[Recreación fotográfica de la toma del Morro de Arica, obra de Juan Crass Carter]
Los cornetas del Tres tocaron a la carga y don Federico Castro con su primer batallón y Gutiérrez con los hombres del suyo, se lanzaron furiosos sobre el odiado enemigo, sobre El Ciudadela.
Nadie pensó en minas, ni en polvorazos, ni dinamita!
A la carga muchachos, gritaban los capitanes Urzúa, Serrano, Fredes y Chacón!
A la carga, exclamaban los tenientes y subtenientes; al fuerte, al fuerte, ponerse bajo batería!
Rompan los sacos, córranles cuchillos, gritaban los oficiales y los sargentos.
Los cornetas tocaban cada cuerda sin cesar y el fuego del Ciudadela no apagaba los guerreros acordes de esos instrumentos!
El combate se había iniciado para el valeroso 3º de línea en magníficas condiciones; a todo esto el enemigo hacía descargas, tras descargas, sobre los asaltantes; tronaban sus grandes cañones y el fuego de rifle se sostenía con bravo empeño por su parte.
El coronel, don Justo Arias Aragües, impávido se pasea encima del muro que mira al oriente; su marcial silueta se destaca cual gigantesca sombra al iniciarse el asalto, en la penumbra del día que pardea; y a medida que la luz, que viene del oriente, ahuyenta la oscuridad de aquella noche, la figura del nobilísimo defensor del Ciudadela se perfila más y más en el alto parapeto.
El viejo coronel Arias se enronquece animando a su tropa y defiende su puesto con sin igual bravura; en aquella faena lo ayuda don Francisco Cornejo, comandante de los Cazadores de Piérola, puesto que ejerce desde el 1º de junio, día en que cobardemente desertó y abandonó su puesto, de peligro y de combate, el infame coronel Belaúnde, a quien los peruanos apodaban don Sisebuto!
La guarnición peruana, dirigida y alentada por el heroico, don Justo Arias, firme en sus puestos defiende sus bastiones con sin igual denuedo; el fuego de cañón no disminuye un momento y el de rifle se mantiene con tesón y bravura.
Pero los terceros han llegado al pie de aquellos soberbios bastiones; y el corvo y la bayoneta rompiendo los sacos de arena que se vacían como por encanto, desquiciando los muros del fuerte, dejan brecha cómoda y entrada libre a nuestros bravos, que por ellas se precipitan.

## Lista de tareas
• 1. Repite textualmente el fragmento del pasaje que empieza en las palabras "A la carga muchachos, gritaban" y detente después de "por su parte.".
• 2. Resume el pasaje en dos oraciones.

## Filas

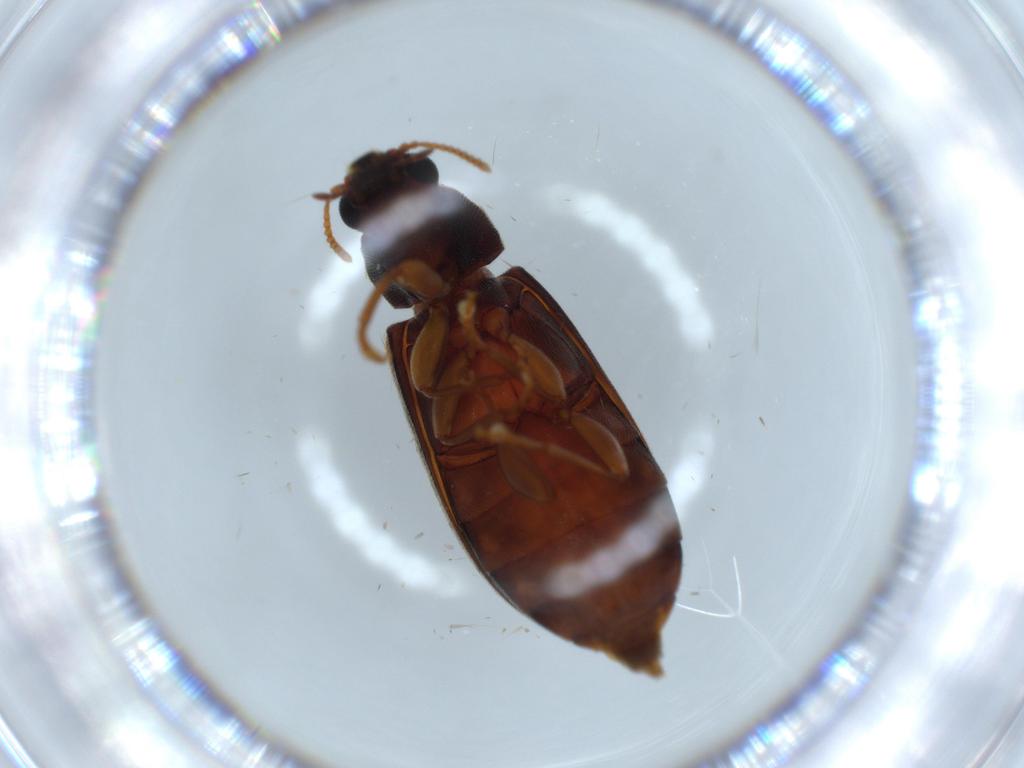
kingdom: Animalia
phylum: Arthropoda
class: Insecta
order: Coleoptera
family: Mycteridae
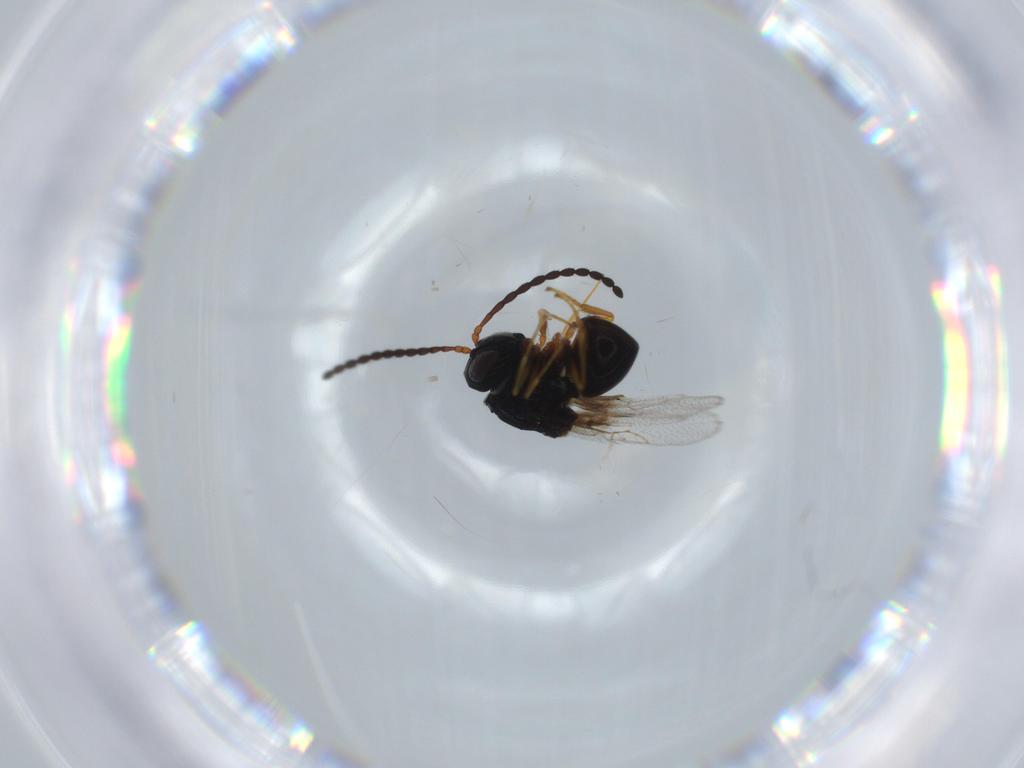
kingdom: Animalia
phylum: Arthropoda
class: Insecta
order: Hymenoptera
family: Figitidae
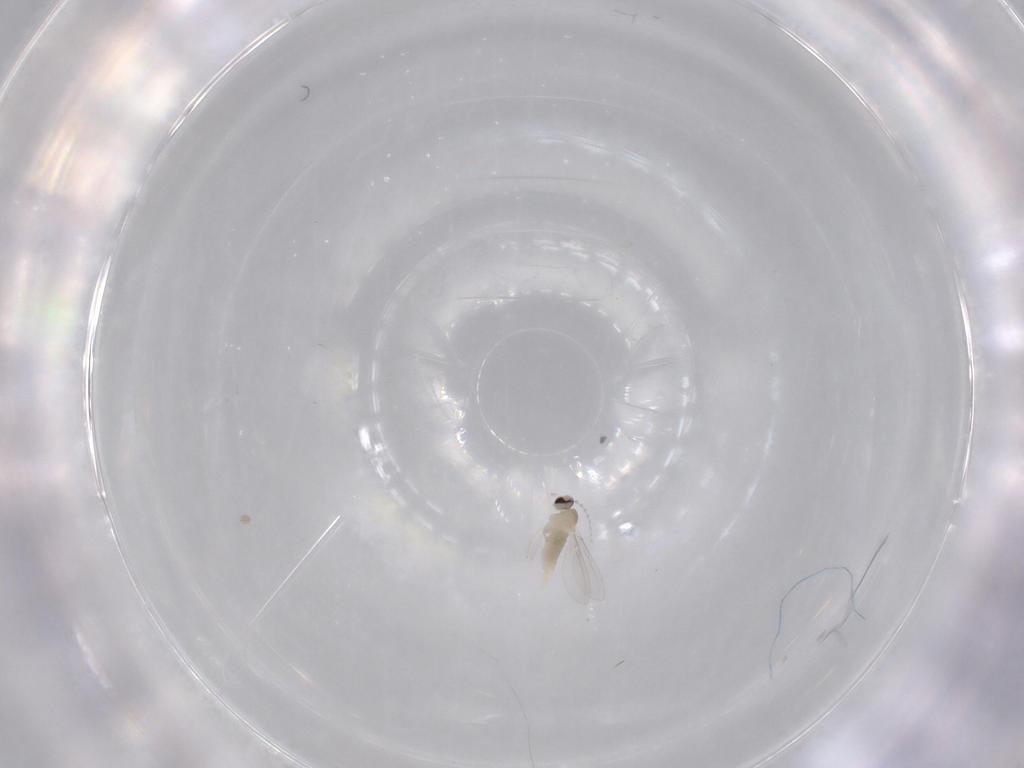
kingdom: Animalia
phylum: Arthropoda
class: Insecta
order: Diptera
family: Cecidomyiidae
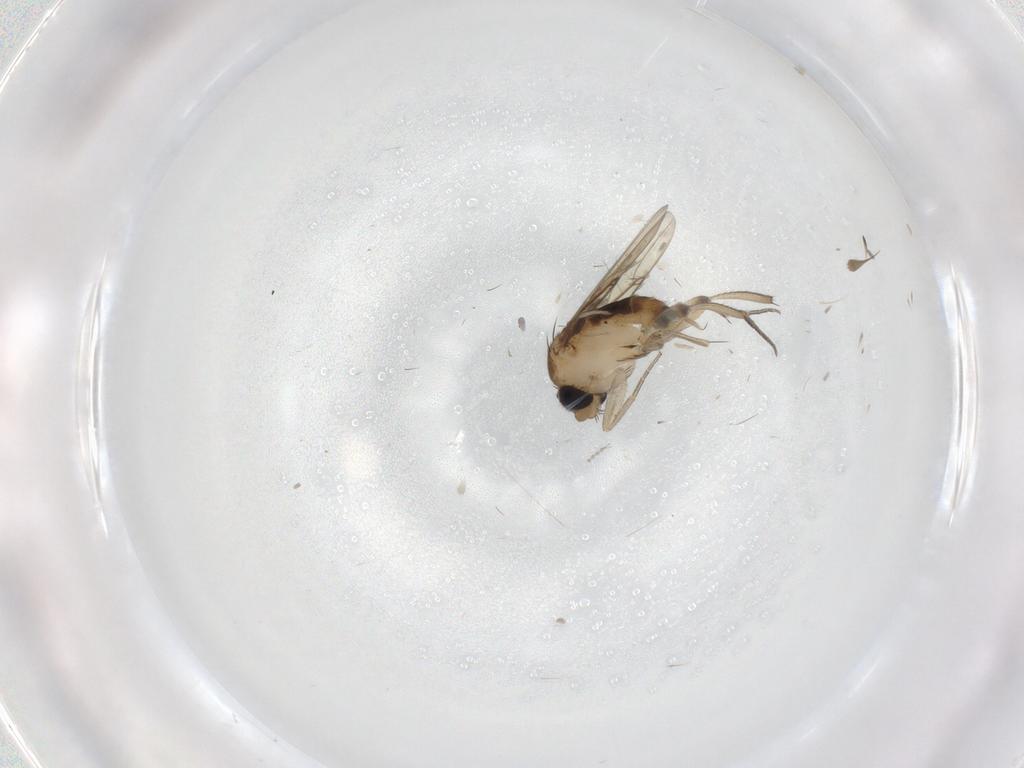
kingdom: Animalia
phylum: Arthropoda
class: Insecta
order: Diptera
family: Phoridae
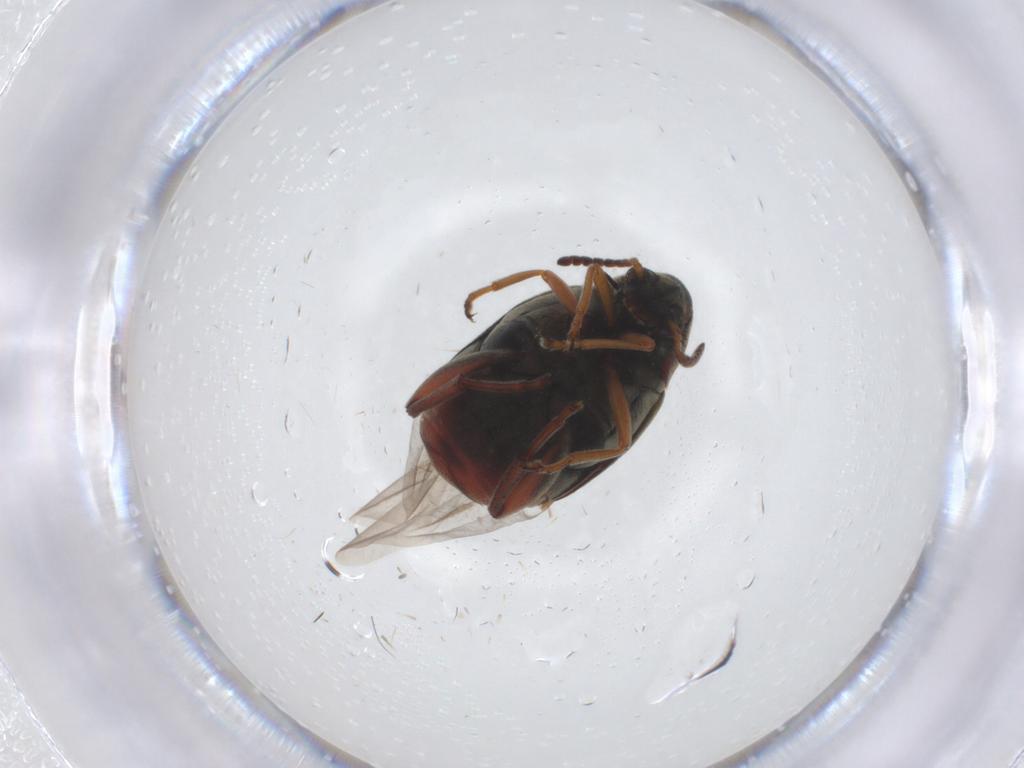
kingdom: Animalia
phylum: Arthropoda
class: Insecta
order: Coleoptera
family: Chrysomelidae
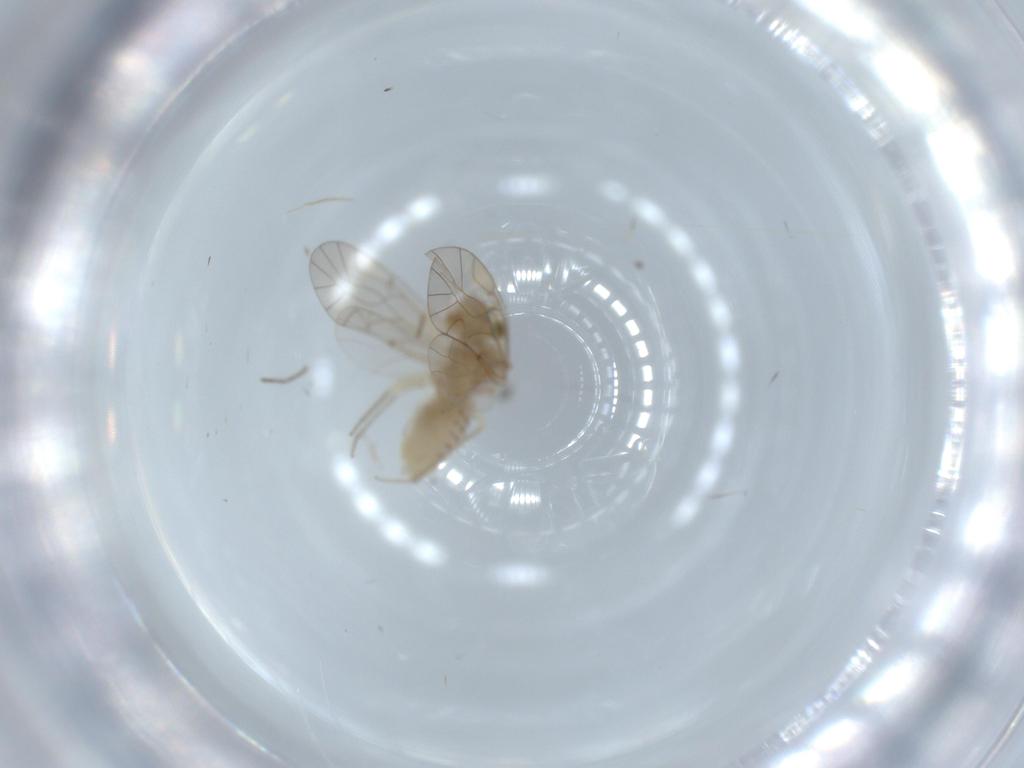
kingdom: Animalia
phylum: Arthropoda
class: Insecta
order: Psocodea
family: Lachesillidae
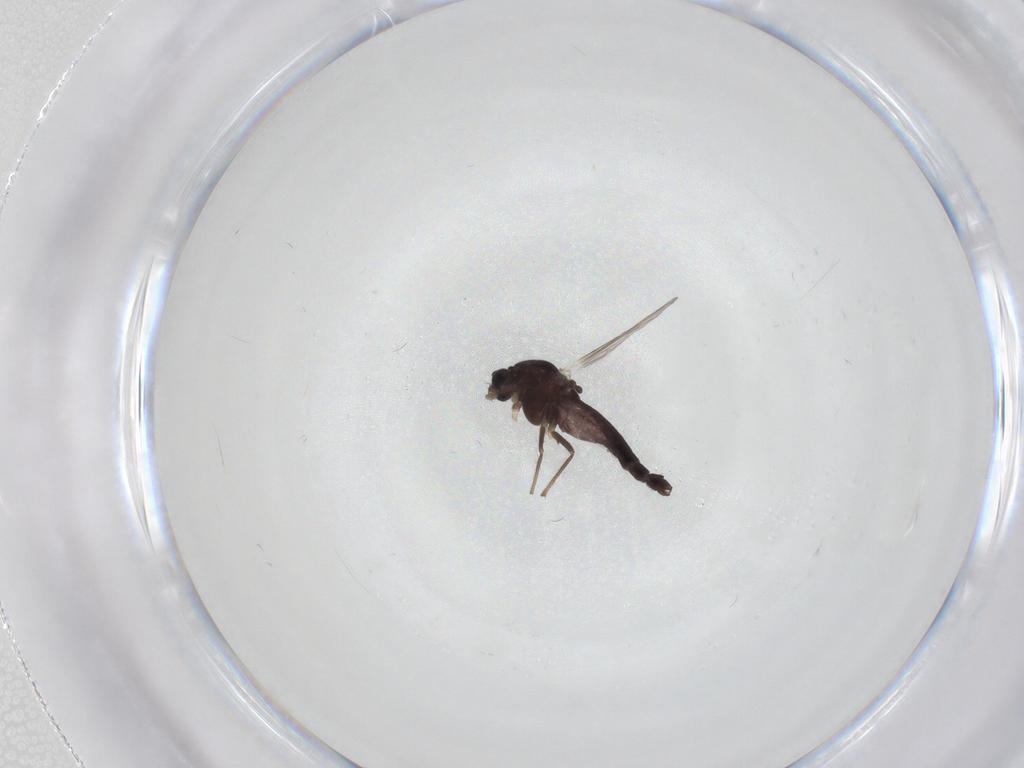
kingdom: Animalia
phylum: Arthropoda
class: Insecta
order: Diptera
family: Chironomidae
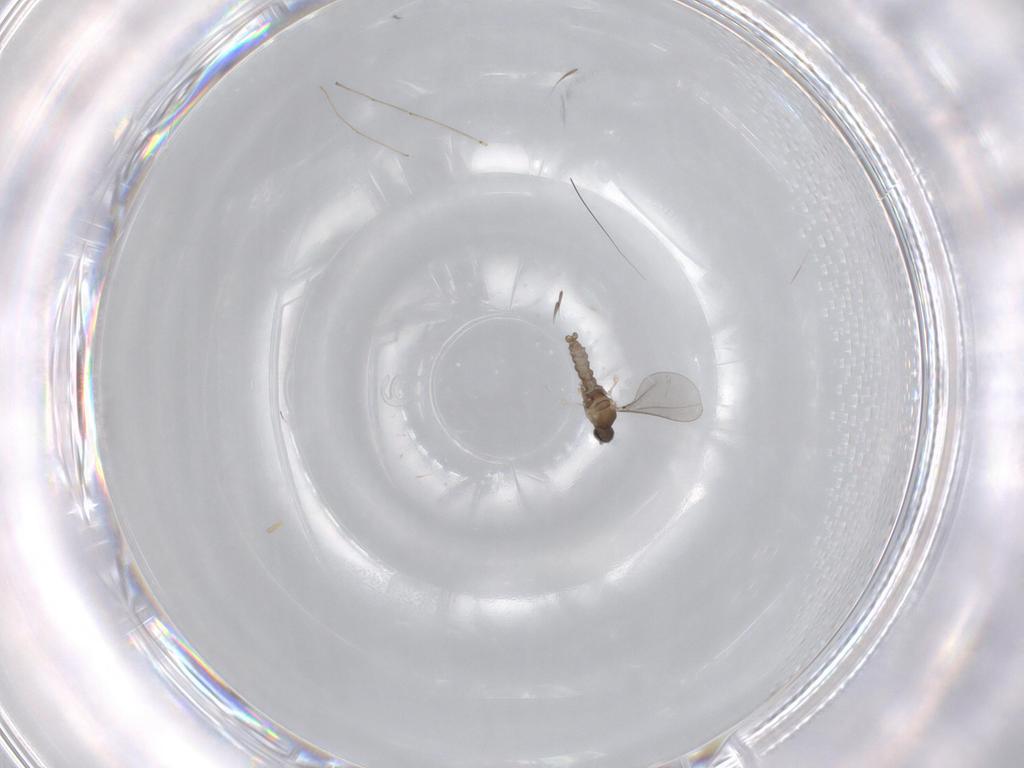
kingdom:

## Respuestas en orden
• 1.
A la carga muchachos, gritaban los capitanes Urzúa, Serrano, Fredes y Chacón!
A la carga, exclamaban los tenientes y subtenientes; al fuerte, al fuerte, ponerse bajo batería!
Rompan los sacos, córranles cuchillos, gritaban los oficiales y los sargentos.
Los cornetas tocaban cada cuerda sin cesar y el fuego del Ciudadela no apagaba los guerreros acordes de esos instrumentos!
El combate se había iniciado para el valeroso 3º de línea en magníficas condiciones; a todo esto el enemigo hacía descargas, tras descargas, sobre los asaltantes; tronaban sus grandes cañones y el fuego de rifle se sostenía con bravo empeño por su parte.

• 2. Los cornetas del 3º de línea tocaron a la carga y los batallones de Federico Castro y Gutiérrez se lanzaron sobre el fuerte Ciudadela, cuya guarnición respondía con descargas de cañón y rifle. El coronel Justo Arias, ayudado por Francisco Cornejo, defendió su puesto animando a la tropa desde el parapeto, pero los asaltantes llegaron al pie de los bastiones y, rompiendo los sacos de arena con el corvo y la bayoneta, abrieron brecha para entrar.